Darius Foroux 4-5 minutes 12/31/2021

©Darius Foroux

Stoic Letter 34

Have you noticed how easy it is to talk and how hard it is to write? Somehow, we put more effort into being precise when we write. We try to be as clear as possible. But when we speak, we tend to go on and on without saying much. Sometimes during conversations with others, I catch myself starting a sentence without awareness of what I actually want to say. That’s simply talking for the sake of talking. Even when we talk without awareness, we tend to say things that make no sense or are not precise.

For example, many of us make judgmental observations. Epictetus explained this point well: “If someone bathes quickly, don’t say he doesn’t bathe properly, say he bathes quickly. If someone drinks a lot, don’t say he is a drunk, say he drinks a lot. Unless you know their reasons for their actions how can you be sure of your negative judgment of them? Not judging others too quickly will save you from misperceiving their actions.”

This happens all the time these days, especially on the internet. Someone doesn’t like X, therefore the person is a Y. The Y is always a label that people use. Someone is a hater, denier, sheep, extremist, gullible, and so forth. Every time people make these types of observations, it means they are making bad observations. But that doesn’t mean people are bad or imprecise thinkers. We can only say they are making imprecise observations.

One of the foundational ideas in Stoicism is that we don’t know what people think, hence, we should avoid making assumptions about why people do certain things. And yet, this is the favorite pastime of many people. We love to speculate about why people do or say things. That means we rely on assumptions and made-up stories — not on facts. If there’s something less precise than that, I’d love to know.

To live like a Stoic, practice precision in your words. You can start practicing with writing. When you write, you have more time to think about what you say. When you write a sentence, you can take a few seconds to think about it, hit backspace, and start fresh. You can’t do that in conversations. One harsh fact about people is that when you say something to them, it’s hard to forget. When you’re in a heated argument and you call someone names, they feel hurt. You can’t hit backspace on that. We often say, “I didn’t mean it that way!” Being precise in your words goes beyond avoiding assumptions. It also means you say what you mean. And that you use your words to communicate properly.

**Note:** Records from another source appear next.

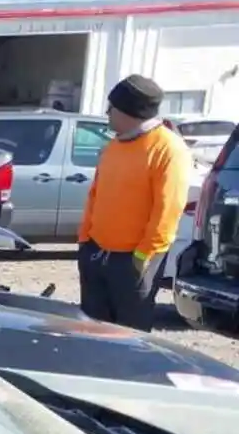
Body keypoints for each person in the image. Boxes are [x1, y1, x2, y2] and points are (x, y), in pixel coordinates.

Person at [76, 74, 192, 332]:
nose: (107, 113)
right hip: (95, 253)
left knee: (128, 335)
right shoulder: (113, 147)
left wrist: (141, 257)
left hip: (134, 260)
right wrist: (85, 241)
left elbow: (167, 210)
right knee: (90, 332)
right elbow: (95, 195)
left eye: (112, 108)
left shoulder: (168, 149)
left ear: (131, 112)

Before I started studying and applying Stoicism, I have to admit I didn’t pay attention to being precise in the way I communicated. I would just blurt out the first thing that I popped up in my mind. Most of the time that doesn’t lead to issues. But when you have important conversations, it can cause problems. For example, if you’re having an argument with your spouse, and things get emotional, saying the wrong thing can make everything worse. If you say something like, “Maybe we should split up,” you can’t just take it back a few seconds later.

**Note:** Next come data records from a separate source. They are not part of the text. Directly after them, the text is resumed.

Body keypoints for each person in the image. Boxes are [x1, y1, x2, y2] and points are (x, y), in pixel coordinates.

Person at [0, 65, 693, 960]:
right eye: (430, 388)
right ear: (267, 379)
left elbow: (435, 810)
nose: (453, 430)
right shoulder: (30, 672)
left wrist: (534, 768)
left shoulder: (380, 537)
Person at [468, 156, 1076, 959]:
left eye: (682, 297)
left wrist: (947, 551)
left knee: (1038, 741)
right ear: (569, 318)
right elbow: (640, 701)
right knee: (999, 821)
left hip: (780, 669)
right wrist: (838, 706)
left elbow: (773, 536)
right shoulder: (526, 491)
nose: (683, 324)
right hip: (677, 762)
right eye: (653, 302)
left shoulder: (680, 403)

Or if you’re having a conversation with a business partner and you say, “I don’t know if this will succeed.” You might think you’re being thoughtful, the other person might think you lack self-confidence.

I like to write a lot because it forces me to be clear, which also translates into the preciseness of my words when I talk. Every time you write something important, take the time to edit your writing several times for clarity. When you write and speak with clarity, you automatically become a good communicator.

Think of all the benefits that Stoicism has. It will not only help you to deal with your emotions. It also helps you to improve your relationships with others through effective communication. Without Stoicism, I wouldn’t be writing this letter either. Isn’t that fascinating? And it all started with reading the precise words of Seneca, Epictetus, and Marcus Aurelius. All the best.